Back in the late ’90s and early ’00s I considered myself to be pretty hip and knowledgable about what was going on in numerous music genres, sub-genres, and scenes. I have 4 years of college radio and time spent as a record store clerk to thank for that. But since about ’03 or ’04 my knowledge of just about anything not having to do with jazz, the Black Keys, or Neko Case has pretty much shriveled up and died.
Case in point: Beirut. I unknowingly heard Beirut’s 2006 release The Gulag Orkestar at Lawrence’s The Bourgeois Pig, my favorite local coffee/spirits shop. On my way out I forgot to ask the barista what was playing. Fast forward a couple months. A friend of mine (yo Andrea) – who is aware of my love of quirky indie shit as well as my now defunct knowledge of just about anything cool – lent me a thumb drive with a bunch of music on it. Turns out she likes Beirut as well. I looked up the album on Amazon and to my surprise it’s four years old. Damn, not only did I not know about the band, but I haven’t known about them for four years. Had I know about the album in 2006 I would have been screaming from the mountaintops: “listen to this, for it is genius.”
If you’re like me and love the movie High Fidelity (it got wayyyy cooler after I became a record store clerk) then you will remember the scene where Jack Black’s character is talking to the Echo and the Bunnymen fan about how awesome the Jesus and Mary Chain is, and how they took where Echo left off and went with it. Other Neutral Milk Hotel fans I know have been itching for a miraculous third NMH record to fall out of the sky (while that quasi-bootleg thing floating around is cool it’s not quite the same thing), kind of like that Echo fan. Poor Jeff Mangum, another NMH record is not gonna happen. Well, could it be that Beirut has some of the same awesome things going for it that NMH had, and that they are to NMH what the Jesus and Mary Chain was to Echo?
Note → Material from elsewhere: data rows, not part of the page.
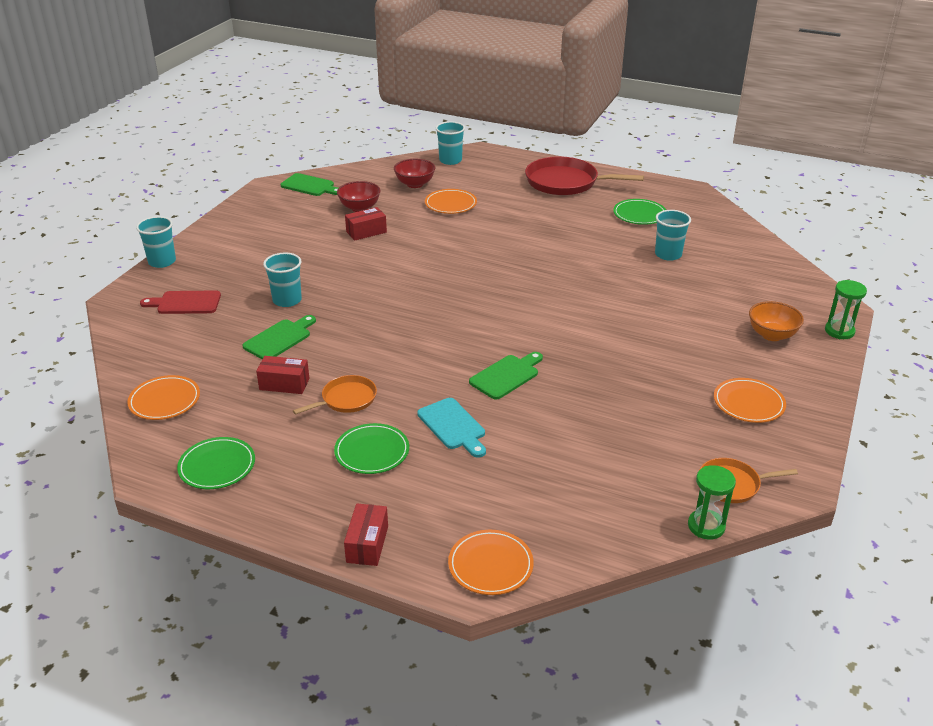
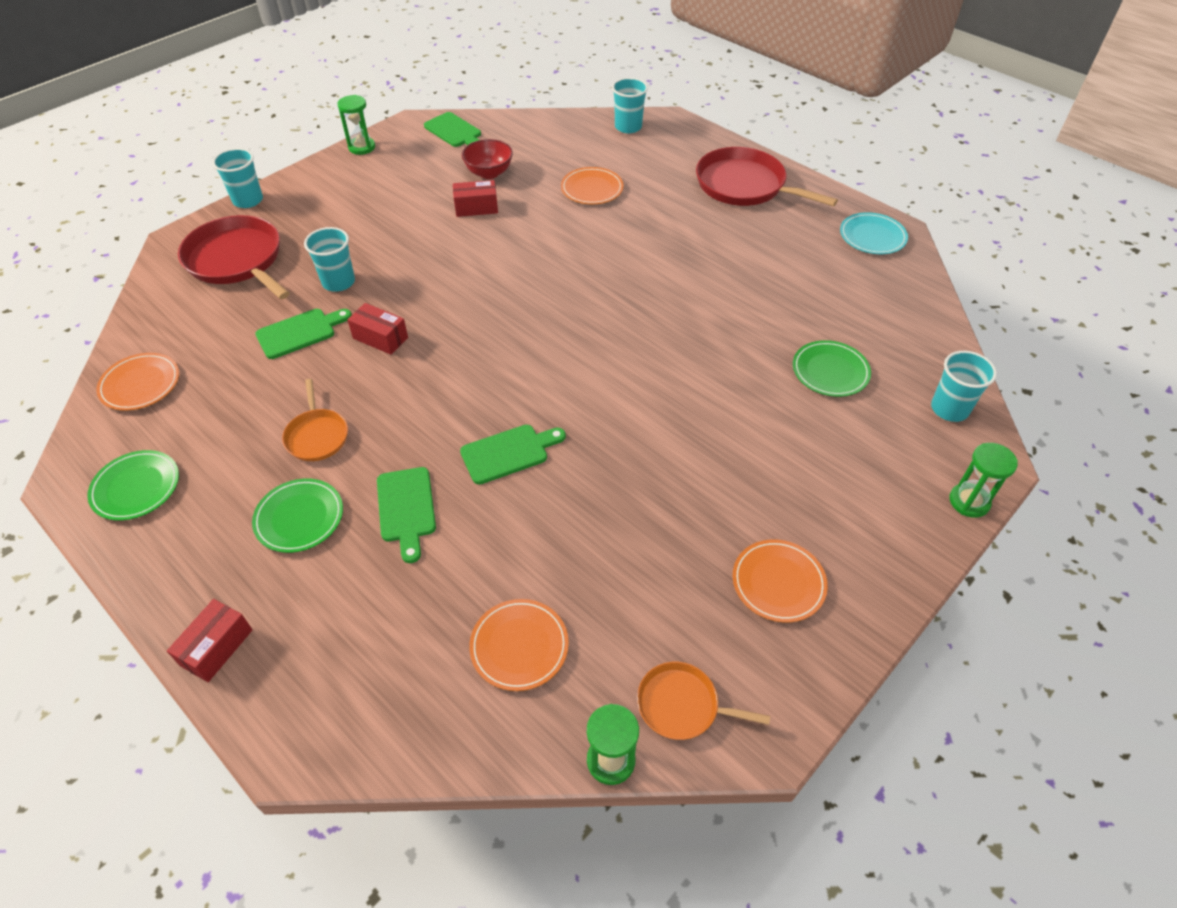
camera: 20 degrees right, 15 degrees up
red cutting board [140,291,221,314] -> red pan [178,215,290,299]
red box [256,356,310,394] -> red box moved to [347,303,408,355]
orange pan [293,375,377,415] -> orange pan turned 90 degrees clockwise [282,379,348,461]
red bowl [394,159,435,188] -> none
turquoise cutting board [417,398,486,458] -> green cutting board [377,467,436,563]
orange plate [448,530,534,595] -> orange plate moved to [469,599,569,691]
green plate [613,199,666,225] -> green plate moved to [793,340,871,397]
turquoise cup [655,210,691,261] -> turquoise cup moved to [931,351,997,422]
orange bowl [749,301,804,341] -> none
none -> green hourglass [337,95,375,155]
none -> turquoise plate [840,212,908,254]

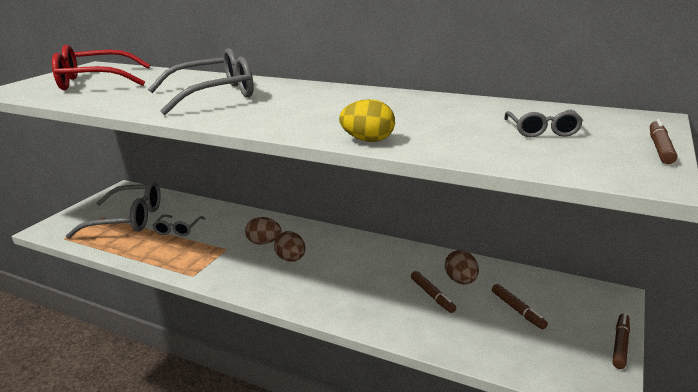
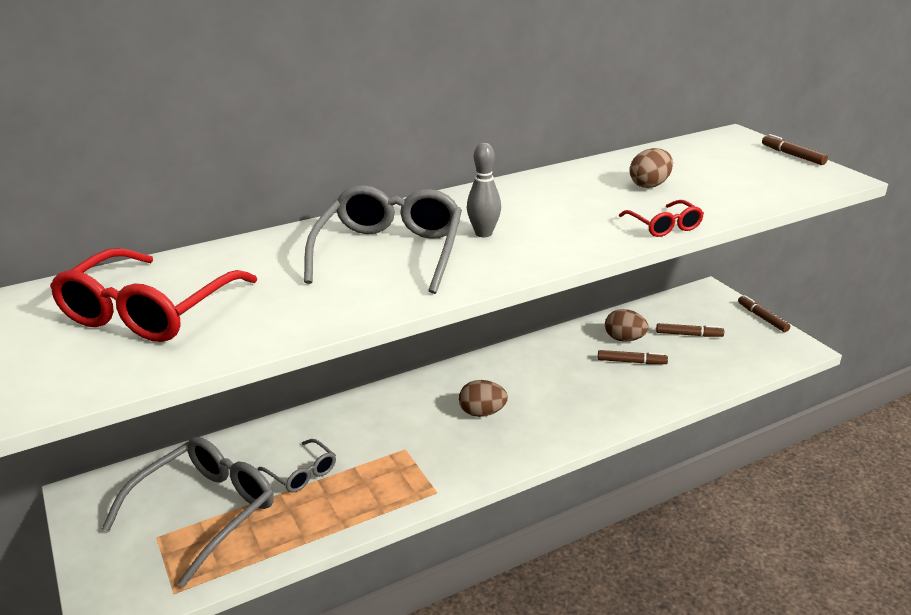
camera: 55 degrees left, 5 degrees up
brown egg [245,217,281,245] -> brown egg moved to [629,148,673,188]
yellow egg [339,99,395,142] -> red glasses [619,200,704,237]
grey glasses [504,110,583,137] -> none
none -> grey bowling pin [467,143,501,237]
Hmmmm…based on the few tracks I’ve heard from The Gulag Orkestar it could be: healthy dose of oom-pah, soaring trumpet, thick fuzzy textures, and a singer with a rich voice, and melodies and lyrics that easily get stuck in one’s head. I’m not saying Beirut is a replacement for NMH – in fact if I hear more recent albums they might not remind me of NMH at all – but at the very least Beirut will, for the time being, quench my thirst for unique, creative, and artful pop music. And for the time being digging Beirut just might rasie my hipness notch up. But probably not, as I’ll be sinking into unhipness again shortly when I find out that nobody ever liked Beirut, and that the only people who like their records were sad 30s somethings lamenting about how cool they thought they were when they were 21.